Some brokerages combine the benefits of Live-Live with the added strategy of using multiple sites. For example, some brokerages receive the A feed in New York and the B feed in New Jersey. These streams are then processed with one of the above methods and then republished.

Brokerages usually cannot justify receiving the A-B in New York and then A-B in New Jersey again. When this can be justified, it leads to some interesting republishing schemes.

There are several ways to handle republishing the stream in this situation. One way would be a hot-standby method. The New York stream would be transmitted everywhere under normal circumstances. The servers in New Jersey would listen to the stream and then only start publishing if then server in New York fails. There are more complicated schemes that have been considered in which each site receives the local stream all the time. When there is a failure then the servers switch to the stream from the other site and republish that data.

Considerations with Using PIM BiDir

A and B streams are typically published to different groups to maintain path and infrastructure separation. This requirement means that separate sets of Phantom RPs are needed for redundancy and path separation.

One set of RPs is for the A groups and routing will be configured to direct the PIM *,G joins to the RPs up the left hand side of the network. The other set will be for the B groups and the unicast routing will direct the PIM joins up the right hand side of the network.

The only route that must be manipulated with PIM BiDir is the route to the Phantom RP.

There is a limit of four RPs with the current hardware design on the Catalyst 6500. This should be enough to implement Live-Live, but the limitation needs to be considered.

Considerations with Using PIM SSM

PIM SSM has no concept of an RP. The PIM S,G joins are sent toward the source address. Therefore the routes to the source subnet must be manipulated to send the joins to the A sources or the B sources. The routes to the A sources must be directed up the left side of the network in Figure 5 and the B sources will be directed up the right side.

Considerations with Using PIM SM

Live-Live implemented with standard PIM SM has both the route engineering requirements of PIM BiDir and PIM SSM. It requires two sets of Anycast RPs for the A and B streams and S,G mroutes for the source streams. The routes for the RPs are configured the same as with PIM BiDir. The routes for the source subnets will be preferred in the same manner as PIM SSM.
++++++++++++++++++++
* [What you are asked to do]:
Answer these questions from the text on Live-Live multicast, one per line:
1. Where do some brokerages receive the A feed, and where the B feed?
2. How many RPs does the current hardware design on the Catalyst 6500 allow?
3. Under PIM SSM, toward what address are the PIM S,G joins sent?
You won't need the lines for this.

* [Given information]:
++++++++++++++++++++
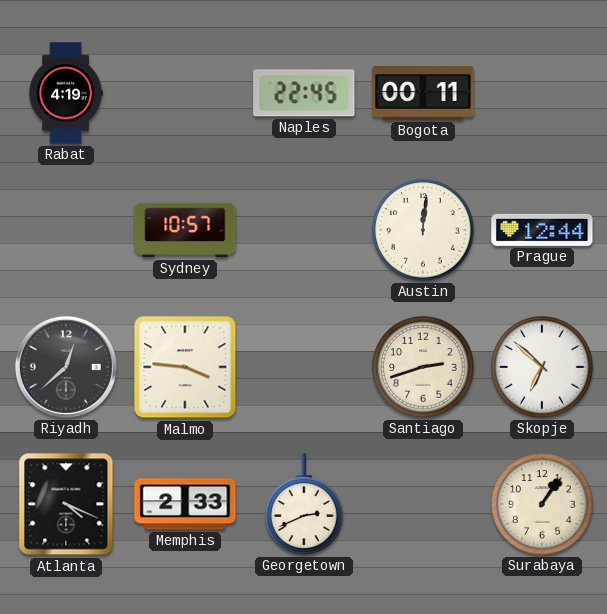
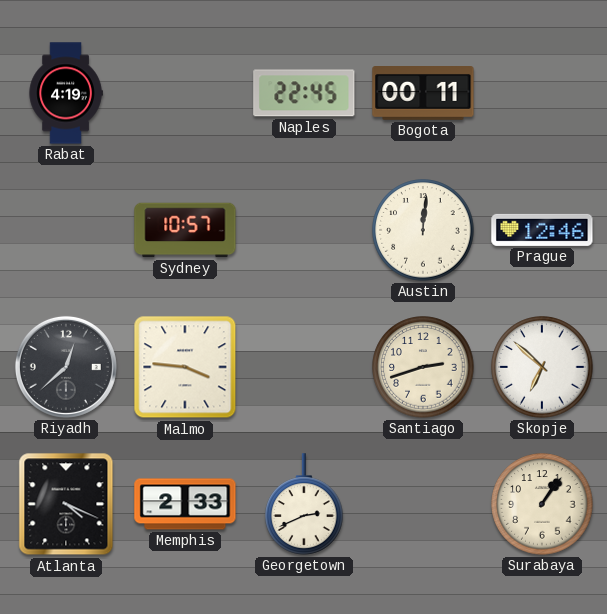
Prague: 12:44 -> 12:46
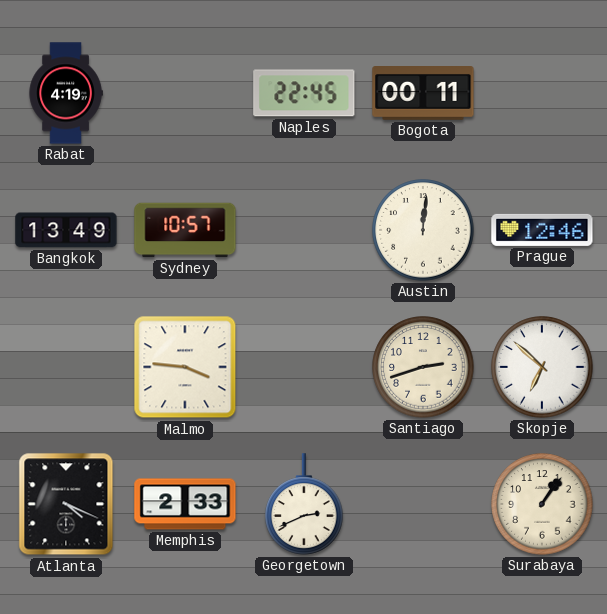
++++++++++++++++++++
* [Solution]:
1. The A feed in New York and the B feed in New Jersey.
2. Four.
3. The source address.